Instructions to follow »
Lines to restate from the data below: from the one containing "none; stroke-linecap: round;" to the one containing "middle; dominant-baseline: central;", both included. Give them again exactly, and only them.

Input data »
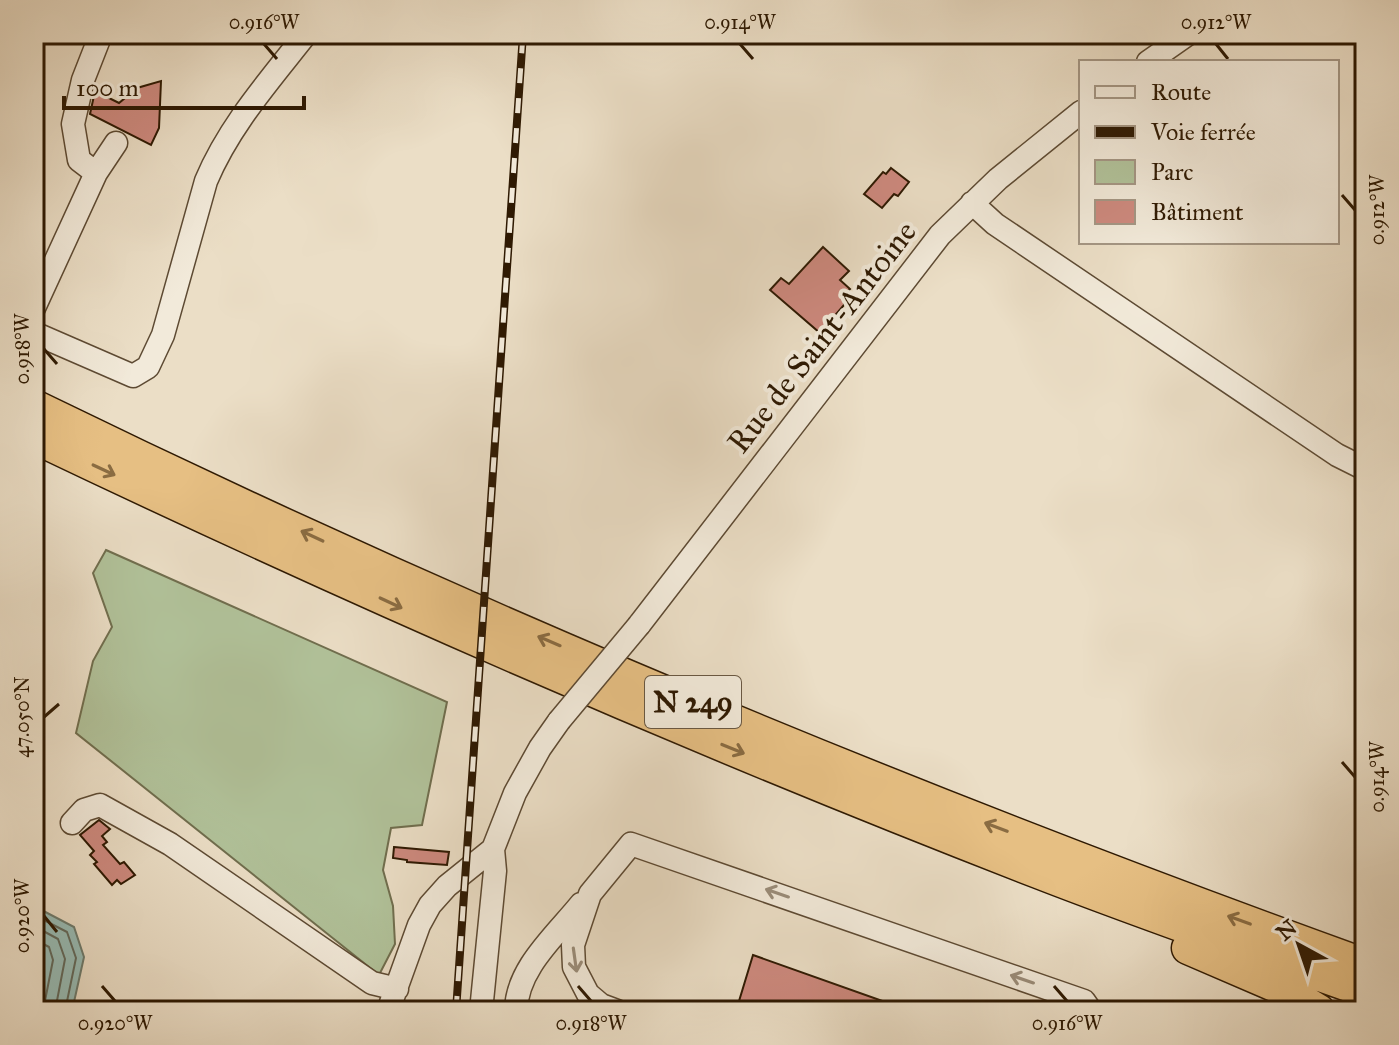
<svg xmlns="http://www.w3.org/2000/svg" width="1399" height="1045" font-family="'IM FELL Great Primer',serif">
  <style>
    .green { fill: #b1c29a; stroke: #706e4e; stroke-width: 2 }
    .water { fill: #98bcb5; stroke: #6e7b6d; stroke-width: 2 }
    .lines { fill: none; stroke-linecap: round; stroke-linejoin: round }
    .shore { stroke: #636a5c; stroke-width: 2 }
    .building { fill: #cd897e; stroke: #2e1902; stroke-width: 2 }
    .minor-casing { stroke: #5d4a33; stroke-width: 25 }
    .highway-casing { stroke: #2e1902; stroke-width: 35 }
    .minor { stroke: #f2eada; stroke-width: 22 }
    .highway { stroke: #e6bf83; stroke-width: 32 }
    .rail-casing { stroke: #2e1902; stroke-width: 8 }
    .rail { stroke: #f2eada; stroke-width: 5; stroke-dasharray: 15; stroke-linecap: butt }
    .minor-bridge-casing { stroke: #5d4a33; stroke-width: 25; stroke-linecap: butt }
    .minor-bridge { stroke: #f2eada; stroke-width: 22 }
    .oneway { stroke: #8a6c42 }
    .oneway2 { stroke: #9a8c79 }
    .ticks { fill: none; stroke: #2e1902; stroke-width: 3 }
    .labels { text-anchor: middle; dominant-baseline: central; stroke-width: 8; stroke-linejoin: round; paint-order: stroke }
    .shield { fill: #f2eada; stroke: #695843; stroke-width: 2 }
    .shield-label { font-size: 30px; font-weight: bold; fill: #2e1902 }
    .street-label { font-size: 32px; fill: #2e1902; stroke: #f2eada }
    .neatline { fill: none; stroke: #2e1902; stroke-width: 3 }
    .ticks-label { font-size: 20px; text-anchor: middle; fill: #2e1902 }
  </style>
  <rect width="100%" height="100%" fill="#ebdec6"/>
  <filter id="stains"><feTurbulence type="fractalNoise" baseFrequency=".0025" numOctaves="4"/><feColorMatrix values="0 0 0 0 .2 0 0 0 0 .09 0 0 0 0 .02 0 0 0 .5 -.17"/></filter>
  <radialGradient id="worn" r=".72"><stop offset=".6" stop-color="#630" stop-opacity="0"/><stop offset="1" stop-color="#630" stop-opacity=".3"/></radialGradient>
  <path class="green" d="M106 550 447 702 422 825 391 828 383 870 393 906 395 944 379 975 76 733 93 661 112 627 93 573Z"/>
  <path class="water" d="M34 906 74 927 84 957 72 1011H34Z"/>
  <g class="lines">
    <path class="shore" d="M34 915 67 932 76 958 65 1011
      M34 926 58 939 65 959 55 1011
      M34 939 49 947 53 960 43 1011"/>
  </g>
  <path class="building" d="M161 81 159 128 151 145 90 114 95 91 119 103 137 88Z
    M891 168 909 182 898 196 894 194 882 208 864 194 883 172 886 174Z
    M823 247 849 271 840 280 850 289 845 294 844 305 820 333 770 290 781 278 789 284Z
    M99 820 110 829 102 836 107 842 103 845 120 864 124 862 135 875 121 884 117 880 112 885 94 864 97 862 90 855 94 851 80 835Z
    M394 847 449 852 447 865 407 862V860L393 858Z
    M753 955 905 1009V1011H736Z"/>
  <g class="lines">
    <defs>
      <path id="minor" d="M101 34 83 80 73 124 79 160 96 173 116 143
        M1148 62 1188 34
        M972 203 995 224 1337 455 1365 469
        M34 308 96 173
        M34 333 133 376 148 367 163 335 206 181C229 126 269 81 306 34
        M639 625 940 235 998 179 1081 112
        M72 823 84 810 100 805 170 844 372 983 397 989
        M388 1011 419 925 430 905 447 886 493 849 515 793 540 748 559 721
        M481 1011 495 871 493 849
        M516 1011C516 969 556 935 581 904
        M617 1011 601 1005 588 994 574 967 573 945 590 894 631 844 1084 1001 1091 1011"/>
      <path id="highway" d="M34 406C466 617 913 802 1365 965
        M34 437C363 594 697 740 1038 872 1146 914 1256 952 1365 991
        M1188 948 1281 988 1319 1011"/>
    </defs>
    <use href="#minor" class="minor-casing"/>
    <use href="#highway" class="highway-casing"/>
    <use href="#minor" class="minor"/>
    <use href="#highway" class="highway"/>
    <defs>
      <path id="rail" d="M456 1011 523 34"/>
    </defs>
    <use href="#rail" class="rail-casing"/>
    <use href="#rail" class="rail"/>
    <defs>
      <path id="minor-bridge" d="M559 721 639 625"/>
    </defs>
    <use href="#minor-bridge" class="minor-bridge-casing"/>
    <use href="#minor-bridge" class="minor-bridge"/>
  </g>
  <defs><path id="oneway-shaft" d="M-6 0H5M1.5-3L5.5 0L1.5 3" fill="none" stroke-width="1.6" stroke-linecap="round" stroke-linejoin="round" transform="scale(2)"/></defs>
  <g class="oneway">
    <use href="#oneway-shaft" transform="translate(104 470) rotate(25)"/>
    <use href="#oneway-shaft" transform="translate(312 536) rotate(-155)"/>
    <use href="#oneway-shaft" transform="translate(391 603) rotate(25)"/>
    <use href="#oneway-shaft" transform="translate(549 641) rotate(-157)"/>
    <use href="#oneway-shaft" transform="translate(733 749) rotate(22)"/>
    <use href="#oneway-shaft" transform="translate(996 827) rotate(-159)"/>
    <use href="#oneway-shaft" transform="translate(1239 920) rotate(-160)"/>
  </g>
  <g class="oneway2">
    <use href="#oneway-shaft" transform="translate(777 893) rotate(-161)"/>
    <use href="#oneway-shaft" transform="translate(575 960) rotate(82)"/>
    <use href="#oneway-shaft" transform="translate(1022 979) rotate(-161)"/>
  </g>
  <path class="ticks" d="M264 44 277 59M740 44 753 59M1216 44 1228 59M1342 195 1355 210M44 349 57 364M44 717 59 704M1342 762 1355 777M44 916 57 932M102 986 115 1001M578 986 591 1001M1054 986 1067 1001"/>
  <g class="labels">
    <rect class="shield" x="645" y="676" width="96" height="52" rx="6"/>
    <g class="shield-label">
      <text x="693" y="702">N 249</text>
    </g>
    <g class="street-label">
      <text transform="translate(822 337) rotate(-52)">Rue de Saint-Antoine</text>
    </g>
  </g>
  <rect width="1399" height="1045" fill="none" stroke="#ebdec6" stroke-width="88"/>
  <rect x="1079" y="60" width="260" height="184" fill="#f2eada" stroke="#a49684" stroke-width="2"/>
  <rect x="1095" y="86" width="40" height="12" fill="#f2eada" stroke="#a49684" stroke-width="2"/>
  <text x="1151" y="100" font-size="24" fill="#2e1902">Route</text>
  <rect x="1095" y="126" width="40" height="12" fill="#2e1902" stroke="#a49684" stroke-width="2"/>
  <text x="1151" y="140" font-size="24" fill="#2e1902">Voie ferrée</text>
  <rect x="1095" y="160" width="40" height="24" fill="#b1c29a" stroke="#a49684" stroke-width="2"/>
  <text x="1151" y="180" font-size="24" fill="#2e1902">Parc</text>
  <rect x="1095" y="200" width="40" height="24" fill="#cd897e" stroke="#a49684" stroke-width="2"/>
  <text x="1151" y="220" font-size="24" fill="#2e1902">Bâtiment</text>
  <g transform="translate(1299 945) rotate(320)" stroke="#f2eada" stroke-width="6" paint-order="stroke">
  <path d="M0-6L14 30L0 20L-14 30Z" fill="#2e1902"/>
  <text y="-12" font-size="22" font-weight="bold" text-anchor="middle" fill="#2e1902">N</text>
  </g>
  <path d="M64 96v12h240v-12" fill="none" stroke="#2e1902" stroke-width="4"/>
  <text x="76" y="96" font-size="24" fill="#2e1902" stroke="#f2eada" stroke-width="6" paint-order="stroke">100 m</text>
  <rect x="44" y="44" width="1311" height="957" class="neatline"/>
  <g class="ticks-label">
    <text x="264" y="29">0.916°W</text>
    <text x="740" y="29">0.914°W</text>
    <text x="1216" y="29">0.912°W</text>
    <text transform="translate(1377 210) rotate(-90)" y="7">0.912°W</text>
    <text transform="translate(22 349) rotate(-90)" y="7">0.918°W</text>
    <text transform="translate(22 717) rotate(-90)" y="7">47.050°N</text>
    <text transform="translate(1377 777) rotate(-90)" y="7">0.914°W</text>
    <text transform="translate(22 916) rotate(-90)" y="7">0.920°W</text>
    <text x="115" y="1030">0.920°W</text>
    <text x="591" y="1030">0.918°W</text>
    <text x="1067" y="1030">0.916°W</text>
  </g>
  <rect width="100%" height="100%" filter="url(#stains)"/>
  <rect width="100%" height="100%" fill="url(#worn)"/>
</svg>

Output »
    .lines { fill: none; stroke-linecap: round; stroke-linejoin: round }
    .shore { stroke: #636a5c; stroke-width: 2 }
    .building { fill: #cd897e; stroke: #2e1902; stroke-width: 2 }
    .minor-casing { stroke: #5d4a33; stroke-width: 25 }
    .highway-casing { stroke: #2e1902; stroke-width: 35 }
    .minor { stroke: #f2eada; stroke-width: 22 }
    .highway { stroke: #e6bf83; stroke-width: 32 }
    .rail-casing { stroke: #2e1902; stroke-width: 8 }
    .rail { stroke: #f2eada; stroke-width: 5; stroke-dasharray: 15; stroke-linecap: butt }
    .minor-bridge-casing { stroke: #5d4a33; stroke-width: 25; stroke-linecap: butt }
    .minor-bridge { stroke: #f2eada; stroke-width: 22 }
    .oneway { stroke: #8a6c42 }
    .oneway2 { stroke: #9a8c79 }
    .ticks { fill: none; stroke: #2e1902; stroke-width: 3 }
    .labels { text-anchor: middle; dominant-baseline: central; stroke-width: 8; stroke-linejoin: round; paint-order: stroke }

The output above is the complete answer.